▶ Requirement
Working from the entries below, give again each line from the first through the one containing "another popular option, especially", exactly and with nothing else.

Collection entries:
==============================
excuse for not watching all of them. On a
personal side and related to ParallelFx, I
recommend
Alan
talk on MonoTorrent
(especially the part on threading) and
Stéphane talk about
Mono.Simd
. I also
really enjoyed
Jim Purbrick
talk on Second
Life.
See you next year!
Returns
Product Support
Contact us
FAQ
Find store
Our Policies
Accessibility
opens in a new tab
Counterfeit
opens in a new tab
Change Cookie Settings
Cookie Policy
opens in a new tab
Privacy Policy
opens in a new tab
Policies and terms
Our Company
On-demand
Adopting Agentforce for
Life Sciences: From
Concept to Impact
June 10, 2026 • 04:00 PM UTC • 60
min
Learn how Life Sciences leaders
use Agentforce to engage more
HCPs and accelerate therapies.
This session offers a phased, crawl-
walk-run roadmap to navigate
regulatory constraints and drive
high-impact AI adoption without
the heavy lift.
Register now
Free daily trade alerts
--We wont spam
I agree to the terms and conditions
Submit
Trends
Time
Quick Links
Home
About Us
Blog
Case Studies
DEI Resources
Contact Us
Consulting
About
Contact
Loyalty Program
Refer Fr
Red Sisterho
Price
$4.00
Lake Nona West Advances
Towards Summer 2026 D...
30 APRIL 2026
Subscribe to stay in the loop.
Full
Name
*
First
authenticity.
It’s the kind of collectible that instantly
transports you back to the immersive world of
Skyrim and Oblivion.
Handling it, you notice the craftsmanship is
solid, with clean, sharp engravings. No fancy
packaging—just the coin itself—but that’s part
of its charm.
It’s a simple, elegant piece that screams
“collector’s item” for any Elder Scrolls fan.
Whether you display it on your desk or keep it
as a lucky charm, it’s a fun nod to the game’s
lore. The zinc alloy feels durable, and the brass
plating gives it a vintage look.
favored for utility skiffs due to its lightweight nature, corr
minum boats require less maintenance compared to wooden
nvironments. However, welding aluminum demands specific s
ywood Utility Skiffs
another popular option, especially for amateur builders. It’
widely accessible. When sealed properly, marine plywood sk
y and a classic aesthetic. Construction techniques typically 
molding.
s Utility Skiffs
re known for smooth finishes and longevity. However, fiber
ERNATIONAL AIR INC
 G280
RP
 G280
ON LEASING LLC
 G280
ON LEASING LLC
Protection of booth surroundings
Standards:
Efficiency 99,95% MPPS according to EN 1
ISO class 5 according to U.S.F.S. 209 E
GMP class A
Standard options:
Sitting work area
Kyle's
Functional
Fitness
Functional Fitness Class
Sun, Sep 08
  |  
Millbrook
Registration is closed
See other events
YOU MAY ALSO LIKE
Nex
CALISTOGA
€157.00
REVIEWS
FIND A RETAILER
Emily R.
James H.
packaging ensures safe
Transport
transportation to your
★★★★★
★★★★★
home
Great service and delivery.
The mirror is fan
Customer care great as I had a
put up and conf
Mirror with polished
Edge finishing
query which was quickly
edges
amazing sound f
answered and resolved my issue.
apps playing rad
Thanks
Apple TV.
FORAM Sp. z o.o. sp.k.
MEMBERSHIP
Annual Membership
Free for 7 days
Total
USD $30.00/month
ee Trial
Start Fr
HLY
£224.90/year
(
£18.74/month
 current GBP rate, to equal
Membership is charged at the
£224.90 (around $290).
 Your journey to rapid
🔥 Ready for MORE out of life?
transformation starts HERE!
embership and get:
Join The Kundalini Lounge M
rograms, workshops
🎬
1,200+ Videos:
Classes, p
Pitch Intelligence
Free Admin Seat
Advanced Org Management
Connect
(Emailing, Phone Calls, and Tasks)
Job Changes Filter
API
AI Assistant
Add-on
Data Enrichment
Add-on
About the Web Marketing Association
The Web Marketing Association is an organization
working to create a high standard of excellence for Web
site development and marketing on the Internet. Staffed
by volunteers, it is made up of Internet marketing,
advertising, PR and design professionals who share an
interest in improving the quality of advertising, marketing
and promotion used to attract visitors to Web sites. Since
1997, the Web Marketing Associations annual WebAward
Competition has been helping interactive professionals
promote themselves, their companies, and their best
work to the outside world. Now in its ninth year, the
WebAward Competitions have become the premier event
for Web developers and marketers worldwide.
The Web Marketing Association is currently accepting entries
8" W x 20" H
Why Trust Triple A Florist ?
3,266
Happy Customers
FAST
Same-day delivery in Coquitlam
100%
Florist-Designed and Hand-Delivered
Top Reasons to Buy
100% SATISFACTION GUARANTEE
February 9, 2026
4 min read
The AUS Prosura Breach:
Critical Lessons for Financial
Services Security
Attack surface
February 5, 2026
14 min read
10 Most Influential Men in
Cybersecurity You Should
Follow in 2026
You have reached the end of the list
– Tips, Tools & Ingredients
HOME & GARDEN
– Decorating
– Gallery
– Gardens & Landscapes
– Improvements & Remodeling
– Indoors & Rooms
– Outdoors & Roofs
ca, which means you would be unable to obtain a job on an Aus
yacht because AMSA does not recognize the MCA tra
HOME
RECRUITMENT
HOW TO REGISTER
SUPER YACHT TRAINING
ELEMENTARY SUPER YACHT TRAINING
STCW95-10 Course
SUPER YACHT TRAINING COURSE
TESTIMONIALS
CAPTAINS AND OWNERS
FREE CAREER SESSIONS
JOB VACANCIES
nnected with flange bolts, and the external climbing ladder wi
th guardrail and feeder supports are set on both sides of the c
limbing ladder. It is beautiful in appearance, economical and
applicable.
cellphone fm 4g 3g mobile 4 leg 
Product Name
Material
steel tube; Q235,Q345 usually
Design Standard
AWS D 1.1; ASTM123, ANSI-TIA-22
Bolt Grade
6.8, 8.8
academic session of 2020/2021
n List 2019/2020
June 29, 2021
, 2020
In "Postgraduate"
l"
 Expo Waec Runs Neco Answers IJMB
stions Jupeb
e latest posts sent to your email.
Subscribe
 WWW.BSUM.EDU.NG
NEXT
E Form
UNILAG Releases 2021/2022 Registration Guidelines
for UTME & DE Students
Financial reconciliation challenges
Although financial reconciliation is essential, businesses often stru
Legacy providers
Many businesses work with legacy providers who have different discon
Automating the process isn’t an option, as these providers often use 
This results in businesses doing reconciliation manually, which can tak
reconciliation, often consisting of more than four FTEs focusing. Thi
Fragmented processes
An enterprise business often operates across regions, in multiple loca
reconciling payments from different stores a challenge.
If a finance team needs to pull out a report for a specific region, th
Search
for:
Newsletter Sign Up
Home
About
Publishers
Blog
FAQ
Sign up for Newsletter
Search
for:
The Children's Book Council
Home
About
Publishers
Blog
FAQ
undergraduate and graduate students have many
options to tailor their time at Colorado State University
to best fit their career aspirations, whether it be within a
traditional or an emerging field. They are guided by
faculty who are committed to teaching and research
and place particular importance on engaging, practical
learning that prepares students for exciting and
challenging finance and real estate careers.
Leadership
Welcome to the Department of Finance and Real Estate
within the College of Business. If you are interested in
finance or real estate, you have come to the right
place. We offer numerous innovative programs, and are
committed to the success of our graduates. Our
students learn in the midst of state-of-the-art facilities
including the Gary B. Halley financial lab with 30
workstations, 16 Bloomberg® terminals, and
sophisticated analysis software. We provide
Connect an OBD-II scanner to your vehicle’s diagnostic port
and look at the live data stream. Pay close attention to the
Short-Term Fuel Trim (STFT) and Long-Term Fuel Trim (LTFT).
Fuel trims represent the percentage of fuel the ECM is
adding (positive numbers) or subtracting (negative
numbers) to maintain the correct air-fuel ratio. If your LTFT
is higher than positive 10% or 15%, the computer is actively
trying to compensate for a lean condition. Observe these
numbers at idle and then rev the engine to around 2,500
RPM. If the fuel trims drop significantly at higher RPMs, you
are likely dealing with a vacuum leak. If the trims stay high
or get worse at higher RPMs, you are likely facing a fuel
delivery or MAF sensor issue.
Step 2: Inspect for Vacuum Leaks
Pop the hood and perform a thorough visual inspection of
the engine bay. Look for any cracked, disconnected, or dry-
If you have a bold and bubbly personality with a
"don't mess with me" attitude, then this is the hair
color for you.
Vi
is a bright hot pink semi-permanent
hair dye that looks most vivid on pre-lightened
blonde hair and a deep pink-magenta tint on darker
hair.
==============================
▶ Answer to this exercise
excuse for not watching all of them. On a
personal side and related to ParallelFx, I
recommend
Alan
talk on MonoTorrent
(especially the part on threading) and
Stéphane talk about
Mono.Simd
. I also
really enjoyed
Jim Purbrick
talk on Second
Life.
See you next year!
Returns
Product Support
Contact us
FAQ
Find store
Our Policies
Accessibility
opens in a new tab
Counterfeit
opens in a new tab
Change Cookie Settings
Cookie Policy
opens in a new tab
Privacy Policy
opens in a new tab
Policies and terms
Our Company
On-demand
Adopting Agentforce for
Life Sciences: From
Concept to Impact
June 10, 2026 • 04:00 PM UTC • 60
min
Learn how Life Sciences leaders
use Agentforce to engage more
HCPs and accelerate therapies.
This session offers a phased, crawl-
walk-run roadmap to navigate
regulatory constraints and drive
high-impact AI adoption without
the heavy lift.
Register now
Free daily trade alerts
--We wont spam
I agree to the terms and conditions
Submit
Trends
Time
Quick Links
Home
About Us
Blog
Case Studies
DEI Resources
Contact Us
Consulting
About
Contact
Loyalty Program
Refer Fr
Red Sisterho
Price
$4.00
Lake Nona West Advances
Towards Summer 2026 D...
30 APRIL 2026
Subscribe to stay in the loop.
Full
Name
*
First
authenticity.
It’s the kind of collectible that instantly
transports you back to the immersive world of
Skyrim and Oblivion.
Handling it, you notice the craftsmanship is
solid, with clean, sharp engravings. No fancy
packaging—just the coin itself—but that’s part
of its charm.
It’s a simple, elegant piece that screams
“collector’s item” for any Elder Scrolls fan.
Whether you display it on your desk or keep it
as a lucky charm, it’s a fun nod to the game’s
lore. The zinc alloy feels durable, and the brass
plating gives it a vintage look.
favored for utility skiffs due to its lightweight nature, corr
minum boats require less maintenance compared to wooden
nvironments. However, welding aluminum demands specific s
ywood Utility Skiffs
another popular option, especially for amateur builders. It’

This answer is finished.